Jupiter moon Ganymede may be hiding alien life form in its 'club sandwich' layer of ice and water

Alien life may be hiding beneath a "club sandwich" layer of ice and water on Ganymede, according to a new study.

The largest moon in the solar system, Ganymede, may feature liquid oceans layered between vast sheets of ice. Astronomers previously believed the surface of the planet was composed of a single layer of ocean between two layers of ice, like a simple sandwich. This formation would make life on the giant moon unlikely, as liquid water would be kept under high pressure, and few nutrients would dissolve into the ocean from the rocky layer beneath the ice floor.

The new study suggests the situation may be more complex than that basic idea.

"Ganymede's ocean might be organized like a Dagwood sandwich," Steve Vance of NASA's Jet Propulsion Laboratory said. In the Blondie comic strip, published since 1930, the husband Dagwood often makes sandwiches stacked impossibly high with far too many fillings.
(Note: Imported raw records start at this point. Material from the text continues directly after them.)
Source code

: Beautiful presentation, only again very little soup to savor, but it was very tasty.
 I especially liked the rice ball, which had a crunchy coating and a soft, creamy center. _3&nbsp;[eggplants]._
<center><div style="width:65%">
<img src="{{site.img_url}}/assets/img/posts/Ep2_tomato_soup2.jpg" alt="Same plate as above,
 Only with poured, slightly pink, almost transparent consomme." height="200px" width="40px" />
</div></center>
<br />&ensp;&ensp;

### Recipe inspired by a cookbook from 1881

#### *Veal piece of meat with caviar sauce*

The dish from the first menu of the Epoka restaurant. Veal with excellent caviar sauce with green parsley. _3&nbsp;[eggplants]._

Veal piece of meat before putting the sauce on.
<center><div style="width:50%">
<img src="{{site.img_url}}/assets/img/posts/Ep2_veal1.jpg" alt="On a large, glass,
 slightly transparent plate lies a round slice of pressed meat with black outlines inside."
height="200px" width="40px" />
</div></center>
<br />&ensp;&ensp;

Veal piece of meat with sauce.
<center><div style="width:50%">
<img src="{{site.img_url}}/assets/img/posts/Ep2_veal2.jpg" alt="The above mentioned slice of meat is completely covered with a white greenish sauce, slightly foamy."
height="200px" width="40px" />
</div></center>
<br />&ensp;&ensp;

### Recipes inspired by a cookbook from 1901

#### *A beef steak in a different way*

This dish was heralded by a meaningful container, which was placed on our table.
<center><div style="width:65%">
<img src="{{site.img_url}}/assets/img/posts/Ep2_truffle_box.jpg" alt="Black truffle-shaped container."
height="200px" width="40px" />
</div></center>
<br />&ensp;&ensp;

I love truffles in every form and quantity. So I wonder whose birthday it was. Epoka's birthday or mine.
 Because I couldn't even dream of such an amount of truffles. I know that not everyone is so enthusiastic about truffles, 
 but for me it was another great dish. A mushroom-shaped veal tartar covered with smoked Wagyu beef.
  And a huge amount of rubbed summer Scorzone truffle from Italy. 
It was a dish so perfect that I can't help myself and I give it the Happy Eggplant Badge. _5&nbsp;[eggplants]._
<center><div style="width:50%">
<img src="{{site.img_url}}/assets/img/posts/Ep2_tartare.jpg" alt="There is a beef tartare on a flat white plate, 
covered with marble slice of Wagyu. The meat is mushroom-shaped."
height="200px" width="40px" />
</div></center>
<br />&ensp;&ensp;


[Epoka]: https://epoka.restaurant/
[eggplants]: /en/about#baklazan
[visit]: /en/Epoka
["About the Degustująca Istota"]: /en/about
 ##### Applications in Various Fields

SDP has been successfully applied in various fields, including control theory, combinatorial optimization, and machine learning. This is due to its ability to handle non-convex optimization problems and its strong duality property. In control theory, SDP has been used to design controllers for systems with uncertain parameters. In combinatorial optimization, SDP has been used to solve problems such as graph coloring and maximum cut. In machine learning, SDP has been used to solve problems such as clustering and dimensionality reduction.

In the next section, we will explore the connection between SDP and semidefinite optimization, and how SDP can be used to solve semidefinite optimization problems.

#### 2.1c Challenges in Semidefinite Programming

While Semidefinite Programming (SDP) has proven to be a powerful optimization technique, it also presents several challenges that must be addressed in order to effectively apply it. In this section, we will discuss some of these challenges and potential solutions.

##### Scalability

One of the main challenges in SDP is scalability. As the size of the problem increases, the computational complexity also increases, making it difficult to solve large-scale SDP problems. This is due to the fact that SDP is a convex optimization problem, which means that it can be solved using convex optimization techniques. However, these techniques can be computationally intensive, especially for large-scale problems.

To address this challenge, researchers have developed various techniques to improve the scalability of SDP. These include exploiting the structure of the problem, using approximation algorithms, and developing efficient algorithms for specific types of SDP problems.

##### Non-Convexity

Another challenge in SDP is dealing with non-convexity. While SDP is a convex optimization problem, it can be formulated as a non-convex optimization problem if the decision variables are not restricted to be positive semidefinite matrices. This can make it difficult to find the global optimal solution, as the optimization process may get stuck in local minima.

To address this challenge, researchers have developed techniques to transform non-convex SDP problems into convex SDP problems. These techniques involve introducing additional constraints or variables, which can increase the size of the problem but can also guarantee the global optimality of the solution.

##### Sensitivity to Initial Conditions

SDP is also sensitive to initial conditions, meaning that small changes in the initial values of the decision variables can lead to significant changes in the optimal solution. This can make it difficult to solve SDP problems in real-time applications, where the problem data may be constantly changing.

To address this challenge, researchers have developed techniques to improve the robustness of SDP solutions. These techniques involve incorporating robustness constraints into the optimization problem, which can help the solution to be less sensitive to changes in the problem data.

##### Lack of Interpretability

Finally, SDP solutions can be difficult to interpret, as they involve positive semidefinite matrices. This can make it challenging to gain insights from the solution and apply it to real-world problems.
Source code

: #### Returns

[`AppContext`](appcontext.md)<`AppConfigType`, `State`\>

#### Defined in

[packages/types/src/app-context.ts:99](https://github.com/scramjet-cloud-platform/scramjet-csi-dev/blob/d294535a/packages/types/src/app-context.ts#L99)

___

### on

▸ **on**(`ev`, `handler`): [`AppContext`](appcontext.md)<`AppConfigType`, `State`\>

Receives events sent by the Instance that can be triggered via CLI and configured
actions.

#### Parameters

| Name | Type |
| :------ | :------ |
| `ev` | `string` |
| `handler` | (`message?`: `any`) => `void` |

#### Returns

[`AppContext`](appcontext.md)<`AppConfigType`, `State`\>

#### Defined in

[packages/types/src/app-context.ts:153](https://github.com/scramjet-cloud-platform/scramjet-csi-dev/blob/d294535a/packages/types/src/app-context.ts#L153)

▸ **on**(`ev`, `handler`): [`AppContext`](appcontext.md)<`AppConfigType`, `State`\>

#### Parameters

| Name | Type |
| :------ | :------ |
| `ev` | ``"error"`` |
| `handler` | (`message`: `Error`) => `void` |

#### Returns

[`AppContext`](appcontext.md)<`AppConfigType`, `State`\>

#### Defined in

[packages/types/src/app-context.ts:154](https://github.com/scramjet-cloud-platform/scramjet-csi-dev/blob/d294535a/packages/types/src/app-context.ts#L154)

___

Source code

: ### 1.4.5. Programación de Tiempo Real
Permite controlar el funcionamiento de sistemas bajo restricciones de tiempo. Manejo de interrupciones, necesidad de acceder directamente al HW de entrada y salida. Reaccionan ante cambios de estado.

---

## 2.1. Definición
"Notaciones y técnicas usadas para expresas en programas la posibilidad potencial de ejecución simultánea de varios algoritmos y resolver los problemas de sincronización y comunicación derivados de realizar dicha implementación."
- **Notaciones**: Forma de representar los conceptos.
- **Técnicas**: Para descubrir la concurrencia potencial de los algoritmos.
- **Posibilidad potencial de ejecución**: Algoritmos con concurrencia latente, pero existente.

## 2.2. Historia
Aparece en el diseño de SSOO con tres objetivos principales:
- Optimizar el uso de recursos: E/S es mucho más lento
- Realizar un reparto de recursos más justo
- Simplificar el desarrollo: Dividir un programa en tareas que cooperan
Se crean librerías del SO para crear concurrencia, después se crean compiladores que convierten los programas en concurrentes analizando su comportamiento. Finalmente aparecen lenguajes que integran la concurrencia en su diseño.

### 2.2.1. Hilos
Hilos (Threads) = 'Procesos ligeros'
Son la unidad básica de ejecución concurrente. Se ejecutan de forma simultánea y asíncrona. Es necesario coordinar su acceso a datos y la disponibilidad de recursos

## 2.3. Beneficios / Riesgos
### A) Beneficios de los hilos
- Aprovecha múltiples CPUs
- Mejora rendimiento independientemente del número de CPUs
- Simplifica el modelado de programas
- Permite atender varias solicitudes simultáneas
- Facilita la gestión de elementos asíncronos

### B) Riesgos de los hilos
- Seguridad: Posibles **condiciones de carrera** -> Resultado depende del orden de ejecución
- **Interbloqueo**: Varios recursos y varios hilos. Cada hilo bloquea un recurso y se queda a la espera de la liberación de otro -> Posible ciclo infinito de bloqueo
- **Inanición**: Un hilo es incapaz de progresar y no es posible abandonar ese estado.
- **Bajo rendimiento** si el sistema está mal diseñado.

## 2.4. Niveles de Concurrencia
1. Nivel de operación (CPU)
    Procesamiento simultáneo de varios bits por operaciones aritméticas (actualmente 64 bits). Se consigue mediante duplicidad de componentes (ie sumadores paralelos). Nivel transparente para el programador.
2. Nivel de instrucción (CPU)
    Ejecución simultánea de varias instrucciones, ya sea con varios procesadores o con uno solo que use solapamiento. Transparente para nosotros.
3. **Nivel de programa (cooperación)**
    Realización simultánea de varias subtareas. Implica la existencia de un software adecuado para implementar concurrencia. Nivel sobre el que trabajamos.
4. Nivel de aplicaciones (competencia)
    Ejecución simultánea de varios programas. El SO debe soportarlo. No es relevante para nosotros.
At standard pressures on Earth, ice is less sense than water, and floats. At greater pressures, water molecules in the material become more compact, and sink. Within these layers of liquid and frozen waters, marine life may have found a habitat in which it could thrive.

Europa, another moon of Jupiter, as well as Enceladus, orbiting Saturn, are also considered to be likely locations for alien life, according to astrobiologists.

"The large icy moons of Jupiter contain vast quantities of liquid water, a key ingredient for life. Ganymede and Callisto are weaker candidates for habitability than Europa... high-pressure ice layers cover their seafloors and prevent significant water-rock interaction. Water-rock interactions may occur, however, if heating at the rock-ice interface melts the high pressure ice," researchers wrote in an article detailing the results of their study.

Vance and his team concluded oceans on Ganymede may contain salt, allowing liquid water to run through the bottom layer of ice. Life may have first originated on Earth around hydrothermal vents, which feed waters with the building blocks of genetic material.

Oceans have been discovered under the frozen surfaces of Ganymede, Europa and Callisto by the Galileo mission, orbiting Jupiter.

The Jupiter Icy Moons Explorer (JUICE), a European space mission to explore the three moons, will launch in 2022. This mission should be able to reveal secrets of the alien oceans.

Study of the club sandwich nature of Ganymede's oceans was published in the journal Planetary and Space Science.